Onions Don’t laugh. And don’t be tempted to think of onions only as a component in mirepoix–one of those foundational flavors that doesn’t stand on its own. Onions, though we think of them as having a sharp flavor, are actually quite high in sugar. Caramelize them low and slow for an onion soup recipe that contains little besides them, make a quick jam by cooking them with a pinch of sugar and a splash of balsamic, or pickle them to use as a tart, crunchy foil to slow cooked meats. Or on grilled cheese sandwiches.
Pea Tendrils Though typically a springtime treat, people are growing delicate little pea tendrils in hoophouses around here. When they’re big, they make a great, sweet sauté with garlic, like you’ll find at Chinese restaurants. The ones that you’ll find in January though are likely to be very small and tender, so don’t bother cooking them. Dress them simply and have a salad instead.
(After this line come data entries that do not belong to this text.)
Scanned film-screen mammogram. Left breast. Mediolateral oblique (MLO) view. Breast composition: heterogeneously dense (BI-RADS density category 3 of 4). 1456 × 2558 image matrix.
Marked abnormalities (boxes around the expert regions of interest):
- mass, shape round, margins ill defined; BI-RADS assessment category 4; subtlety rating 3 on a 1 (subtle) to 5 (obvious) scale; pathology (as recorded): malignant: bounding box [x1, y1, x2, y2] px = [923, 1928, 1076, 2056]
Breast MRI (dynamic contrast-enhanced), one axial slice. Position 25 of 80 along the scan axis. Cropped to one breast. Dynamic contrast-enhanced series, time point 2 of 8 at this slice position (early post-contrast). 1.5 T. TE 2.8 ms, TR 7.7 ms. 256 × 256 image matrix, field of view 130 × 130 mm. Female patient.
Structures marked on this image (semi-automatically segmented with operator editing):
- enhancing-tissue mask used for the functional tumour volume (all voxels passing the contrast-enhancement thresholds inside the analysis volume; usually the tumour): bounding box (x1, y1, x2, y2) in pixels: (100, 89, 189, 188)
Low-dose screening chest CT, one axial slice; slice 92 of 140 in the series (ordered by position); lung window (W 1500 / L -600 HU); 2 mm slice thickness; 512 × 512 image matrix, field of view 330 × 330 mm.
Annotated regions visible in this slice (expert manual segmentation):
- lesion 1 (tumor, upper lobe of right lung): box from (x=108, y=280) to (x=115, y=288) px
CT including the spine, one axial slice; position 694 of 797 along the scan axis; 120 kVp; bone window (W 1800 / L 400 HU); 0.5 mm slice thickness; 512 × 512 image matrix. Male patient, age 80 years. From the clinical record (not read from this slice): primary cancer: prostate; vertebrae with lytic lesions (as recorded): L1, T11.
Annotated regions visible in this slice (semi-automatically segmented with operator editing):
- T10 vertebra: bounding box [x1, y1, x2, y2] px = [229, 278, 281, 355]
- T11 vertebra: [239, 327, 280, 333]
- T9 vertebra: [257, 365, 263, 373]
Sweet Dumpling Squash Very similar in appearance to delicata squash and in shape to acorn squash, sweet dumplings can be used as you would either. Starchier and not as sweet as your basic butternut, some people think they have a mild corn flavor. They’re small, so they’re a great option for halving and roasting with maple syrup, or for stuffing.
Crimini Mushrooms A few weeks ago we talked about fancy lions mane mushrooms, but sometimes simple flavors and old favorites are even more versatile in the kitchen. Crimini mushrooms (sometimes called baby bellas) are the same mushroom as portobellos, just harvested smaller. White button mushrooms are actually also the same variety (Agaricus bisporus, for those of you who were asking), and they’re the most juvenile of the bunch. Criminis are harvested in between the white button stage and the portobello stage, and in my opinion they’re the best of the three. They’re small enough that they’re not as watery as the big guys, but big enough that they have a pronounced flavor and a toasty color. These are what you want to use in quiche, in soup, and in a simple sauté.